Task description: Repeat all of the data word for word so that only the pictures are missing from the copy.

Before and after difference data
BEGIN

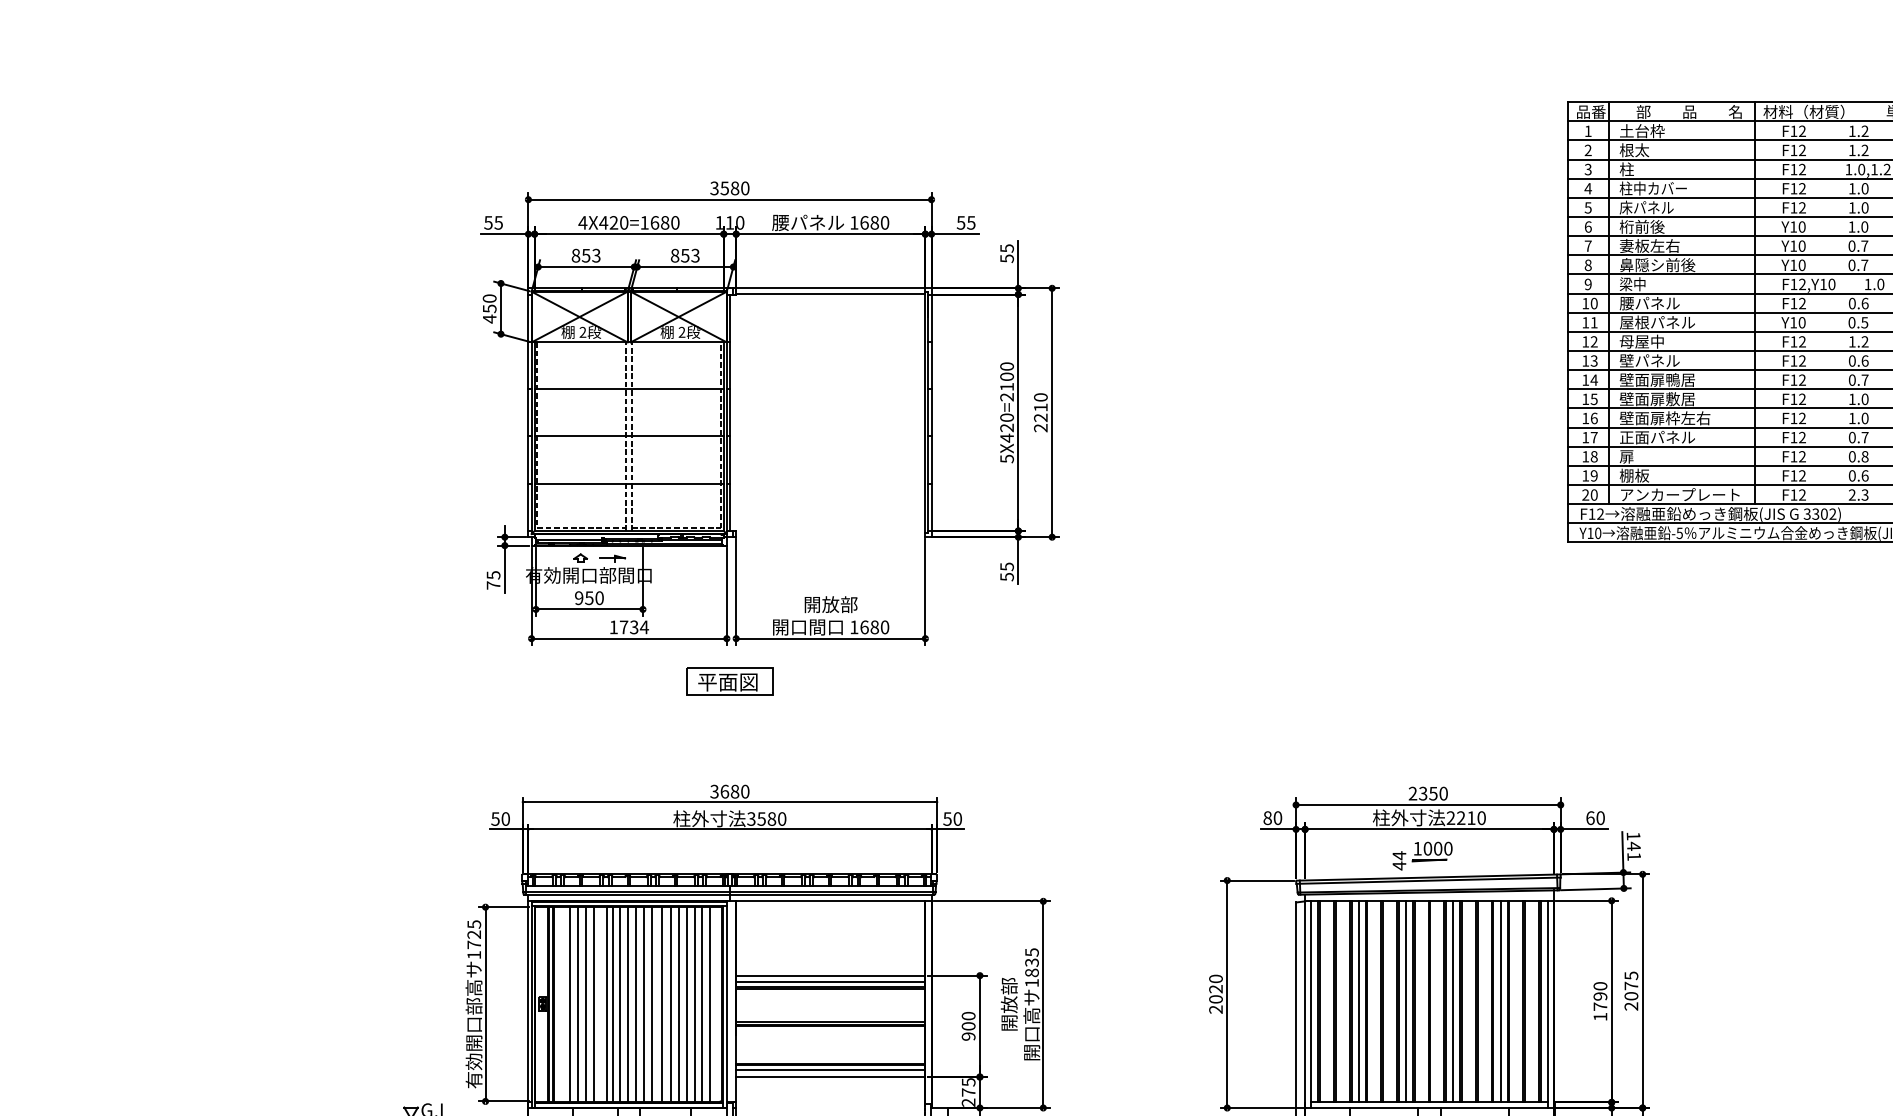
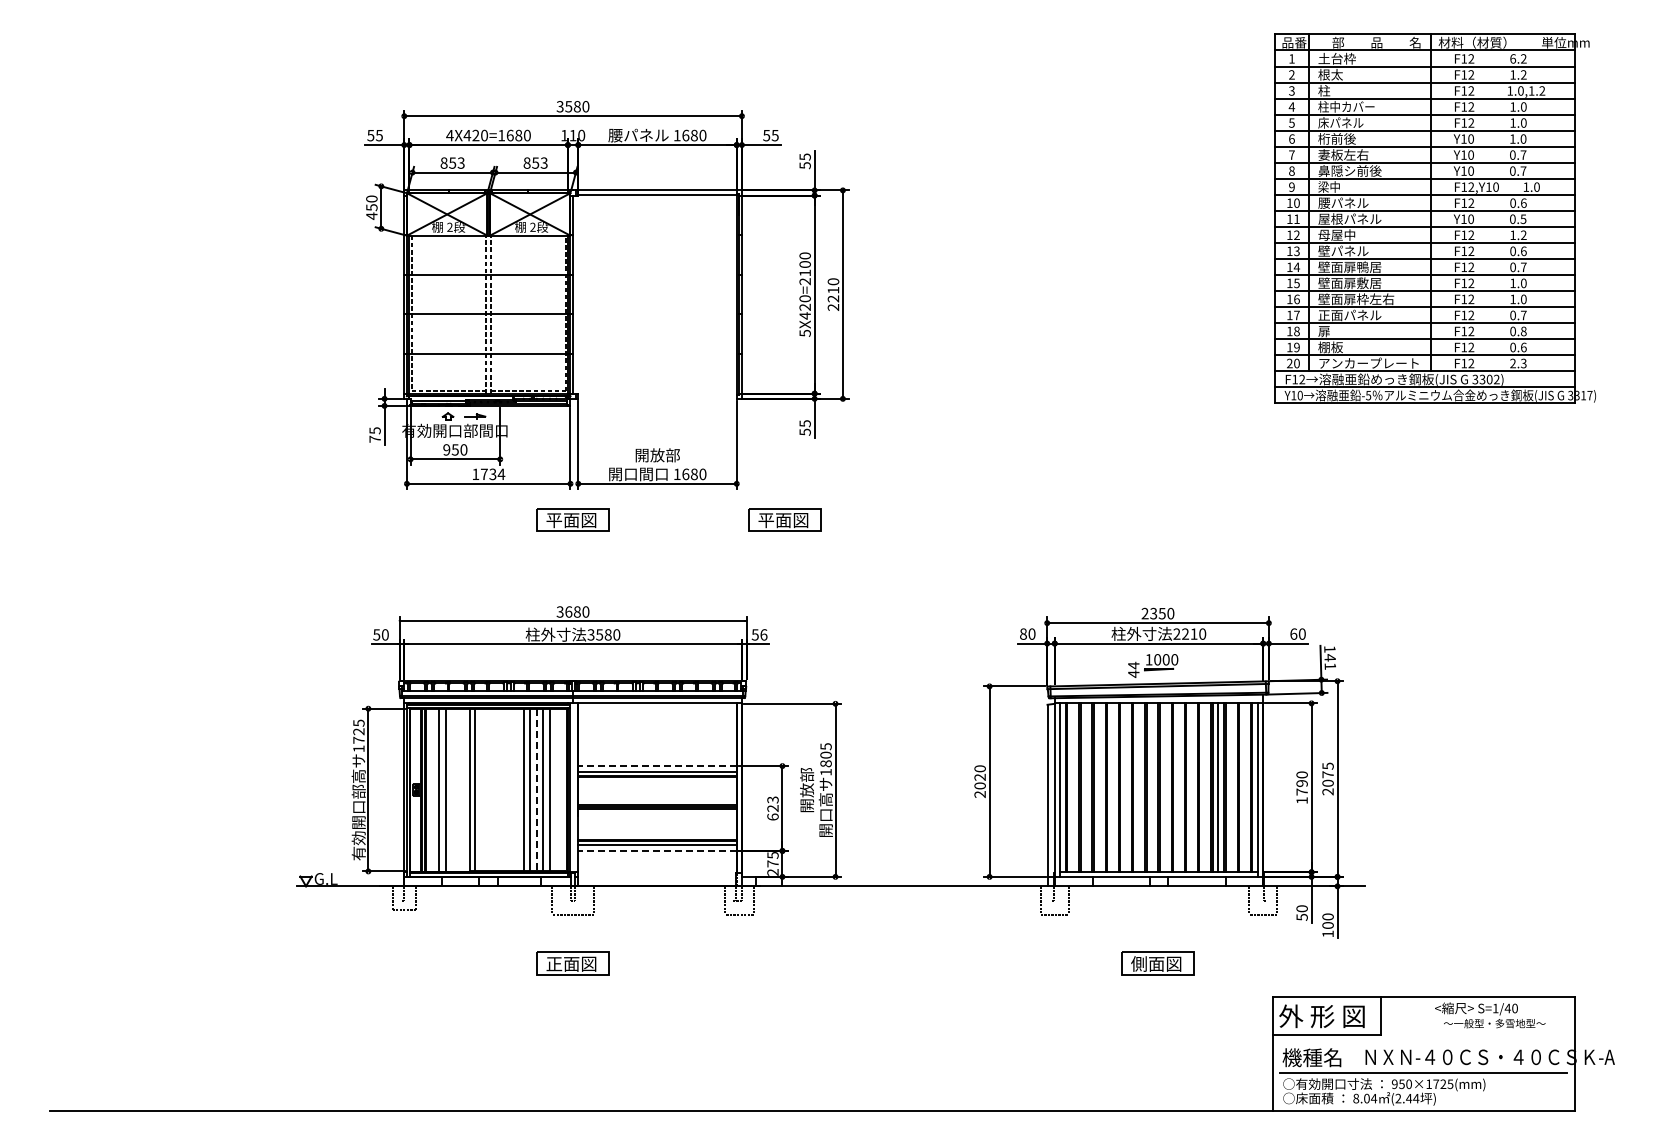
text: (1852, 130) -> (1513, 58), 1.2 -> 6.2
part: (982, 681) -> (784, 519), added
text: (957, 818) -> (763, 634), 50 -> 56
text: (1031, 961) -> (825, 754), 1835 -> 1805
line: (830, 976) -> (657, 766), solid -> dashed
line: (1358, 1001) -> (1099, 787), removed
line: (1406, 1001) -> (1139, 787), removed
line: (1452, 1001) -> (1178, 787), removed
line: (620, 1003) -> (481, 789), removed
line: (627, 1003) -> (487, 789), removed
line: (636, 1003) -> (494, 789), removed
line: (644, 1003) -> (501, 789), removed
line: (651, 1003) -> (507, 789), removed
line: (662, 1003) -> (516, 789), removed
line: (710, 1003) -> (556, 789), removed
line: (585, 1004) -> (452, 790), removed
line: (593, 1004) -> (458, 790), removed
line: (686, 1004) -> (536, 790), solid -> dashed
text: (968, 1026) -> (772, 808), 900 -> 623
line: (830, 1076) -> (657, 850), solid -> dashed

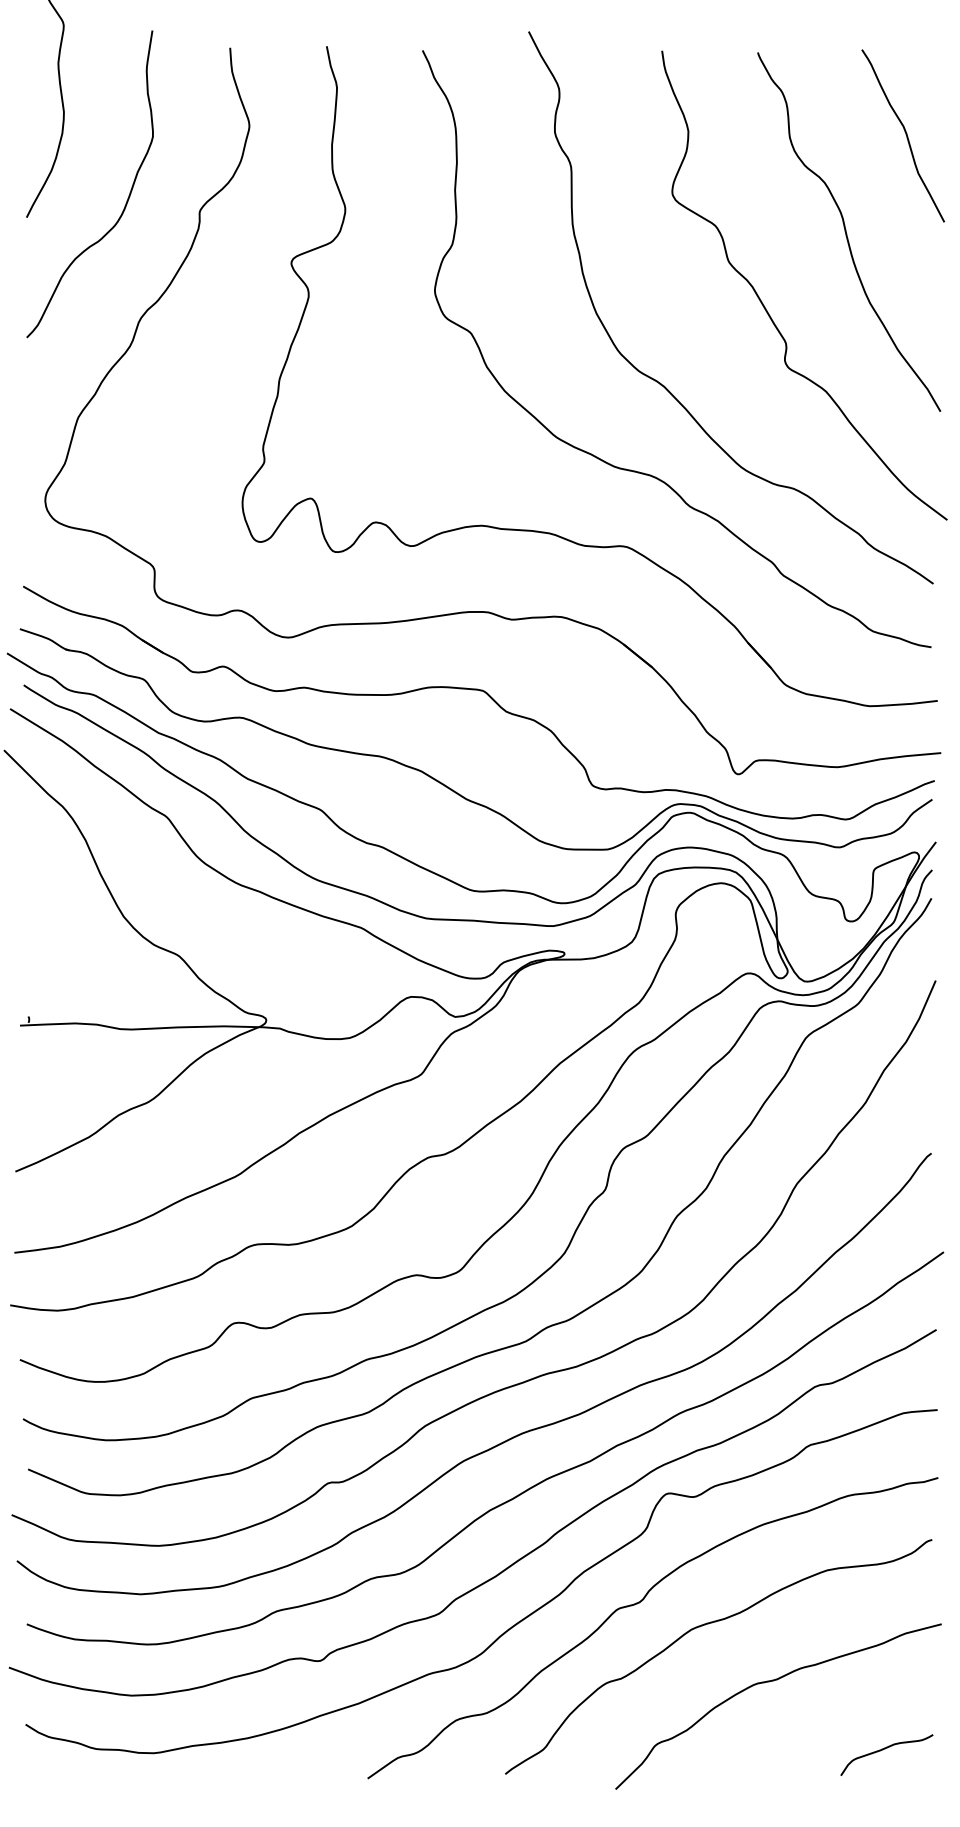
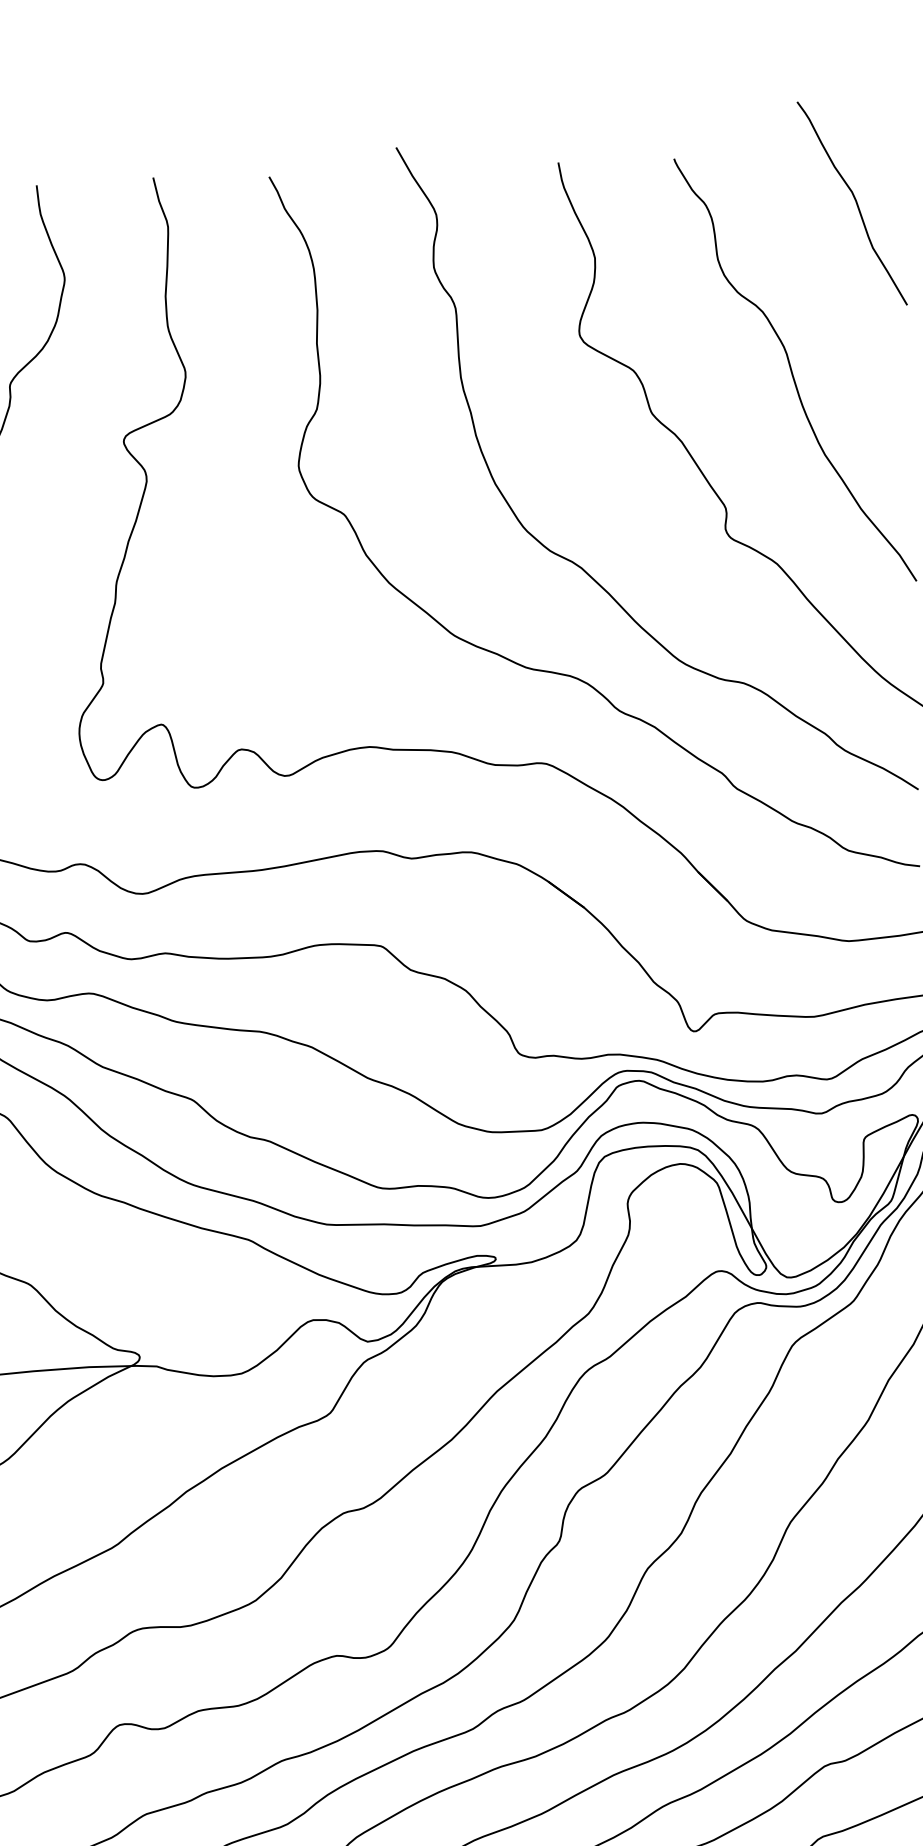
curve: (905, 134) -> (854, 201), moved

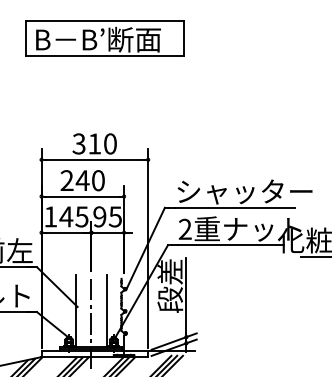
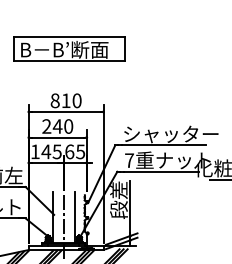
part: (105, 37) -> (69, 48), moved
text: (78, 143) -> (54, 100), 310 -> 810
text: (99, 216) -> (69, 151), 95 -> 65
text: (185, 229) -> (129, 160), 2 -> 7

END

Exercise solution:
text: (1852, 130) -> (1513, 58), 1.2 -> 6.2
part: (982, 681) -> (784, 519), added
text: (957, 818) -> (763, 634), 50 -> 56
text: (1031, 961) -> (825, 754), 1835 -> 1805
line: (830, 976) -> (657, 766), solid -> dashed
line: (1358, 1001) -> (1099, 787), removed
line: (1406, 1001) -> (1139, 787), removed
line: (1452, 1001) -> (1178, 787), removed
line: (620, 1003) -> (481, 789), removed
line: (627, 1003) -> (487, 789), removed
line: (636, 1003) -> (494, 789), removed
line: (644, 1003) -> (501, 789), removed
line: (651, 1003) -> (507, 789), removed
line: (662, 1003) -> (516, 789), removed
line: (710, 1003) -> (556, 789), removed
line: (585, 1004) -> (452, 790), removed
line: (593, 1004) -> (458, 790), removed
line: (686, 1004) -> (536, 790), solid -> dashed
text: (968, 1026) -> (772, 808), 900 -> 623
line: (830, 1076) -> (657, 850), solid -> dashed

curve: (905, 134) -> (854, 201), moved

part: (105, 37) -> (69, 48), moved
text: (78, 143) -> (54, 100), 310 -> 810
text: (99, 216) -> (69, 151), 95 -> 65
text: (185, 229) -> (129, 160), 2 -> 7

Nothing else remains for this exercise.